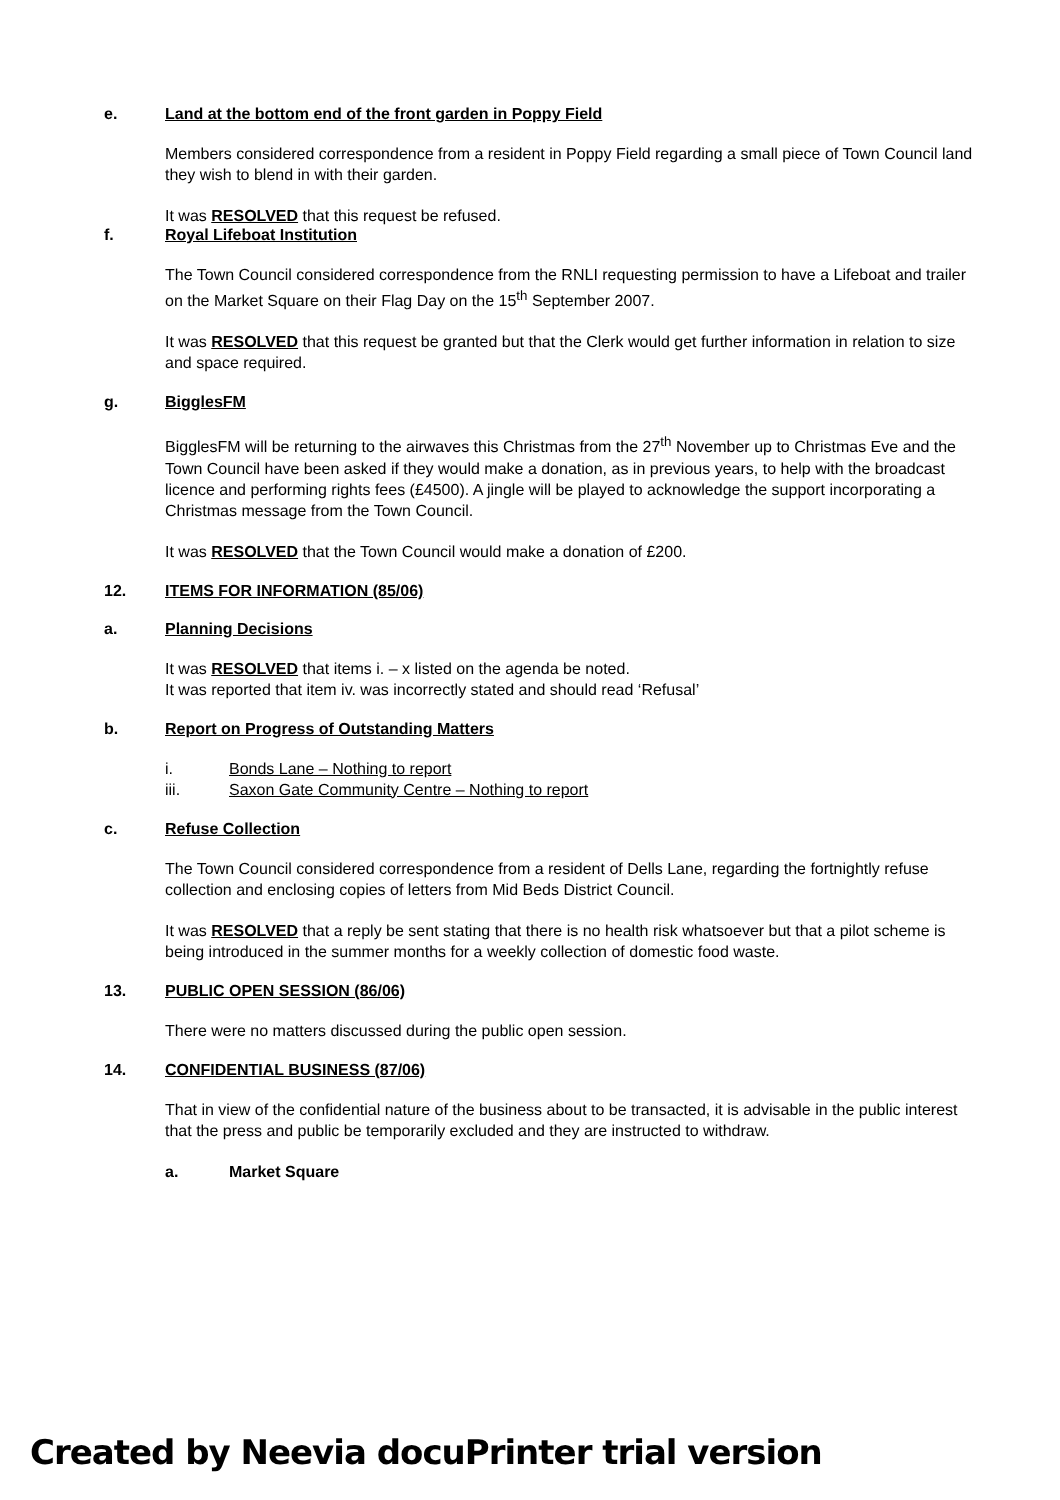e. Land at the bottom end of the front garden in Poppy Field
Members considered correspondence from a resident in Poppy Field regarding a small piece of Town Council land they wish to blend in with their garden.
It was RESOLVED that this request be refused.
f. Royal Lifeboat Institution
The Town Council considered correspondence from the RNLI requesting permission to have a Lifeboat and trailer on the Market Square on their Flag Day on the 15<sup>th</sup> September 2007.
It was RESOLVED that this request be granted but that the Clerk would get further information in relation to size and space required.
g. BigglesFM
BigglesFM will be returning to the airwaves this Christmas from the 27<sup>th</sup> November up to Christmas Eve and the Town Council have been asked if they would make a donation, as in previous years, to help with the broadcast licence and performing rights fees (£4500). A jingle will be played to acknowledge the support incorporating a Christmas message from the Town Council.
It was RESOLVED that the Town Council would make a donation of £200.
12. ITEMS FOR INFORMATION (85/06)
a. Planning Decisions
It was RESOLVED that items i. – x listed on the agenda be noted.
It was reported that item iv. was incorrectly stated and should read ‘Refusal’
b. Report on Progress of Outstanding Matters
i. Bonds Lane – Nothing to report
iii. Saxon Gate Community Centre – Nothing to report
c. Refuse Collection
The Town Council considered correspondence from a resident of Dells Lane, regarding the fortnightly refuse collection and enclosing copies of letters from Mid Beds District Council.
It was RESOLVED that a reply be sent stating that there is no health risk whatsoever but that a pilot scheme is being introduced in the summer months for a weekly collection of domestic food waste.
13. PUBLIC OPEN SESSION (86/06)
There were no matters discussed during the public open session.
14. CONFIDENTIAL BUSINESS (87/06)
That in view of the confidential nature of the business about to be transacted, it is advisable in the public interest that the press and public be temporarily excluded and they are instructed to withdraw.
a. Market Square
Created by Neevia docuPrinter trial version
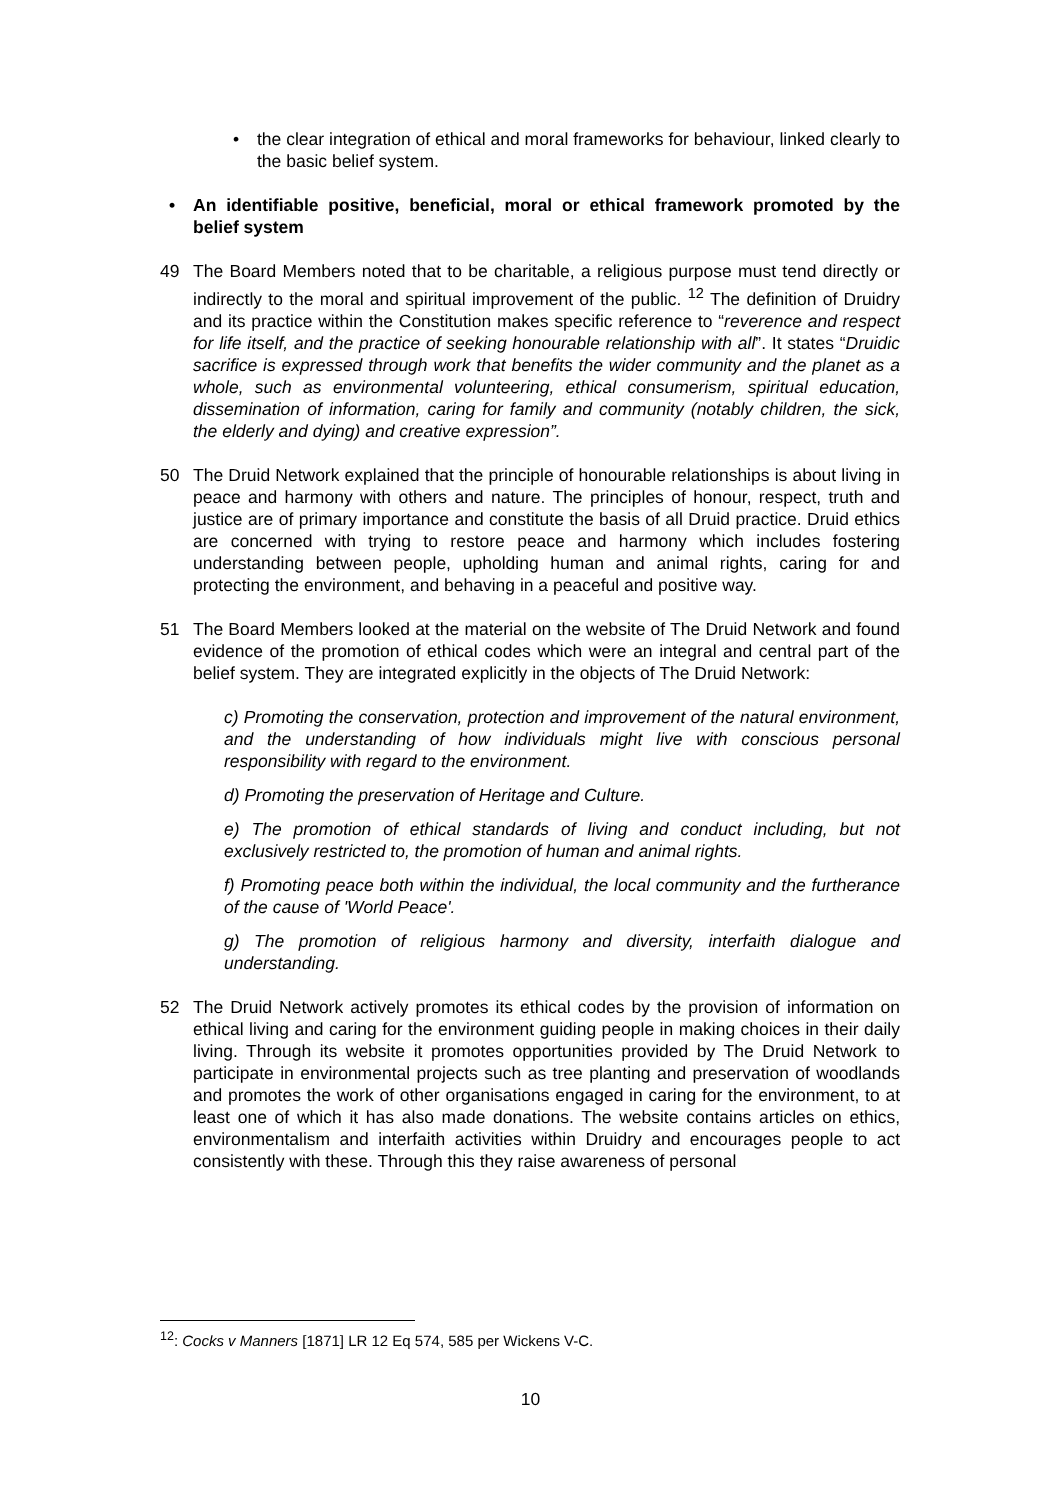• the clear integration of ethical and moral frameworks for behaviour, linked clearly to the basic belief system.
• An identifiable positive, beneficial, moral or ethical framework promoted by the belief system
49 The Board Members noted that to be charitable, a religious purpose must tend directly or indirectly to the moral and spiritual improvement of the public. <sup>12</sup> The definition of Druidry and its practice within the Constitution makes specific reference to “reverence and respect for life itself, and the practice of seeking honourable relationship with all”. It states “Druidic sacrifice is expressed through work that benefits the wider community and the planet as a whole, such as environmental volunteering, ethical consumerism, spiritual education, dissemination of information, caring for family and community (notably children, the sick, the elderly and dying) and creative expression”.
50 The Druid Network explained that the principle of honourable relationships is about living in peace and harmony with others and nature. The principles of honour, respect, truth and justice are of primary importance and constitute the basis of all Druid practice. Druid ethics are concerned with trying to restore peace and harmony which includes fostering understanding between people, upholding human and animal rights, caring for and protecting the environment, and behaving in a peaceful and positive way.
51 The Board Members looked at the material on the website of The Druid Network and found evidence of the promotion of ethical codes which were an integral and central part of the belief system. They are integrated explicitly in the objects of The Druid Network:
c) Promoting the conservation, protection and improvement of the natural environment, and the understanding of how individuals might live with conscious personal responsibility with regard to the environment.
d) Promoting the preservation of Heritage and Culture.
e) The promotion of ethical standards of living and conduct including, but not exclusively restricted to, the promotion of human and animal rights.
f) Promoting peace both within the individual, the local community and the furtherance of the cause of 'World Peace'.
g) The promotion of religious harmony and diversity, interfaith dialogue and understanding.
52 The Druid Network actively promotes its ethical codes by the provision of information on ethical living and caring for the environment guiding people in making choices in their daily living. Through its website it promotes opportunities provided by The Druid Network to participate in environmental projects such as tree planting and preservation of woodlands and promotes the work of other organisations engaged in caring for the environment, to at least one of which it has also made donations. The website contains articles on ethics, environmentalism and interfaith activities within Druidry and encourages people to act consistently with these. Through this they raise awareness of personal
<sup>12</sup>: Cocks v Manners [1871] LR 12 Eq 574, 585 per Wickens V-C.
10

________________________________________

**PROBLEM TO SOLVE**
Exactly reproduce the run of lines from the start of the listing through the line with "g. BigglesFM", inclusive; pictures are not copied.

**RESULT FOR THIS EXERCISE**
e. Land at the bottom end of the front garden in Poppy Field
Members considered correspondence from a resident in Poppy Field regarding a small piece of Town Council land they wish to blend in with their garden.
It was RESOLVED that this request be refused.
f. Royal Lifeboat Institution
The Town Council considered correspondence from the RNLI requesting permission to have a Lifeboat and trailer on the Market Square on their Flag Day on the 15<sup>th</sup> September 2007.
It was RESOLVED that this request be granted but that the Clerk would get further information in relation to size and space required.
g. BigglesFM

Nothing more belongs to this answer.